With Waynesburg University’s 196 commencement approaching in less than three months, many soon-to-be graduates are cracking down on the requirements necessary to walk away with their degree.
“It’s important to maintain an awareness of the swirling vortex of paperwork surrounding graduation,” Daniel Kephart, a 2019 alumnus said. “I didn’t realize how many different steps are necessary for students to take.”
Besides the 124 credits all graduates must have completed in order to earn their degree, other requirements are obligatory. This includes, having no outstanding debts with the university, such as unpaid parking tickets and an application for graduation found in the registrar’s office.
“Obviously things worked out in the end, but I would definitely have been more proactive about making a list of paperwork obligations if I could do things over again,” Kephart said.
Avery White, graduate assistant for the Center for Service Learning and 2019 alumnus, shared the same point of view.
“The worst thing a student can do is rely solely upon their academic advisor,” said White.
White said he noticed a lack of communication between academic advisors and the registrar’s office, as there were times when his advisor was unaware of certain requirements, which would inevitably drag out the process for him.

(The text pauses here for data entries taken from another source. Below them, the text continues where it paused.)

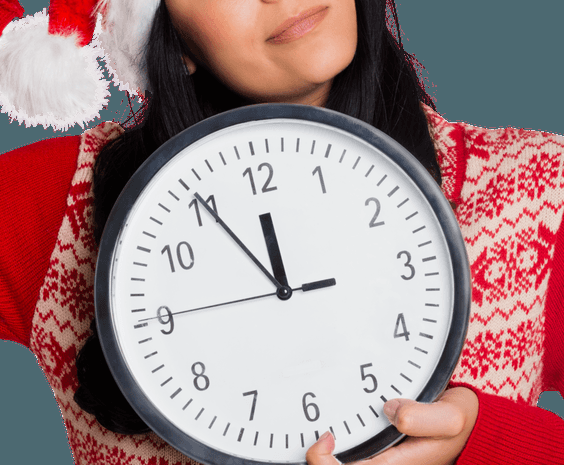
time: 11:54
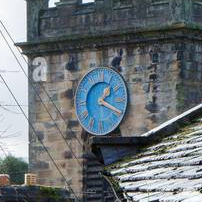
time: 1:19
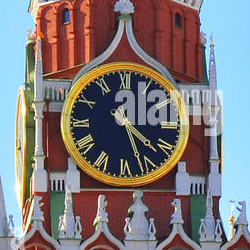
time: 4:26
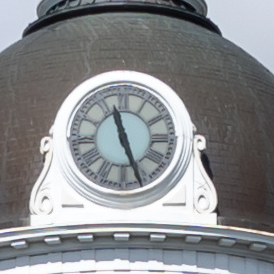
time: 11:26
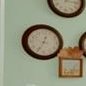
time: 12:34
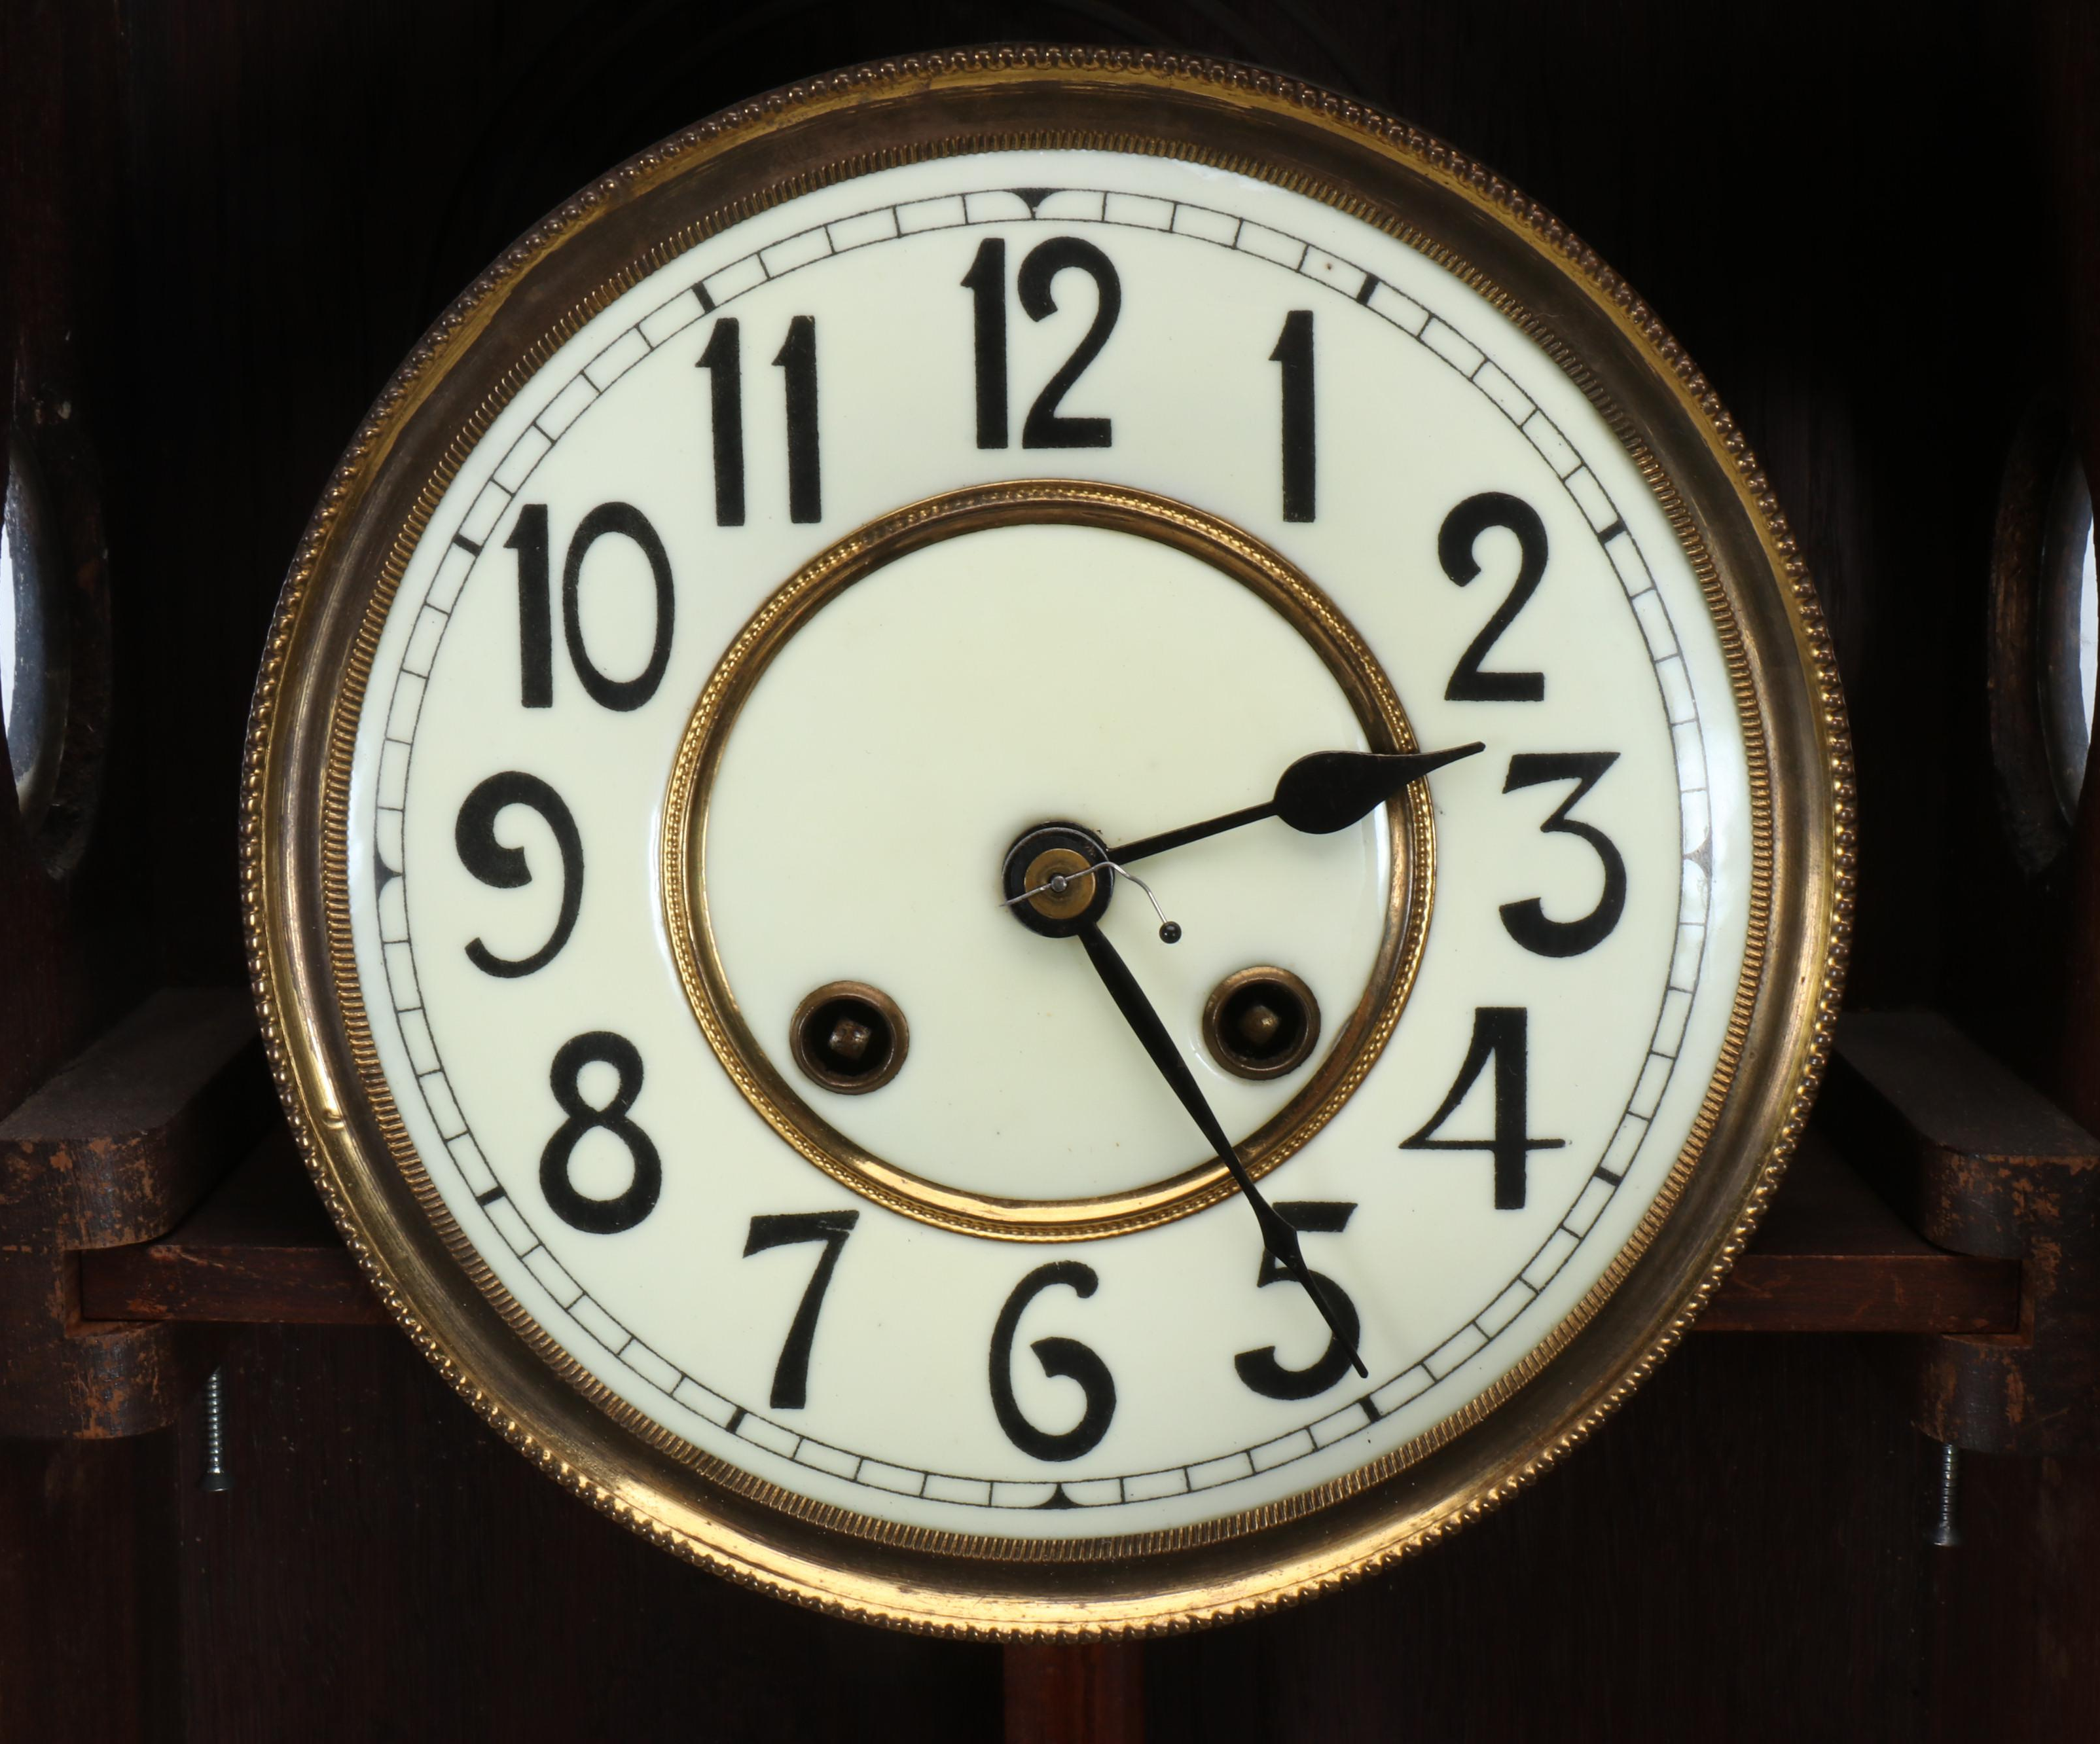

“I had to go back to the registrar’s office two or three times to make sure all my classes were correct,” White said. “It was more of a nuisance than frustrating.”
White recommended staying on top of requirements by utilizing the student handbook, now available online at waynesburg.edu/catalog, and being intentionally proactive to ensure no problems arise for graduation.
According to Waynesburg University’s website, spring semester graduates may pick up their diploma in the Office of Records and Registration one week from the submission of final grades. Diplomas that are not picked up will be mailed to the students’ home addresses.
White said graduates can expect little preparation as far as rehearsals are concerned, though some guidance is offered.
“[Staff] had us come down fairly early and tried to talk us through what was going on, but there was very little preparation prior to it,” White explained. “On the day [of graduation] they were very good about having staff to walk us through everything and point us in the right direction so we weren’t walking around campus blind.”
Although there was guidance on commencement day, White expressed how little of it there is after the caps are thrown.
“I wish I would have known that life just gets busier after college. The responsibility is also a lot more … it feels a little bit heavier,” White said. “Enjoy your time and freedom and take time to smell the roses, as cliche as that is.”
Kephart expressed that there’s no experience quite like college, and encourages taking advantage while you can.
“It can be easy to lose track of the basics of life when you’re caught up in the excitement of senior year of undergrad,” Kephart explained. “No matter what, I think it’s really important to take time to go to the gym, read a good book and spend some time outside when the weather is nice. Take advantage of the opportunity to pray with others while at Waynesburg. It’s such a rare blessing to have a community of Christian believers ready to kneel and pray alongside you. Don’t take that blessing for granted.”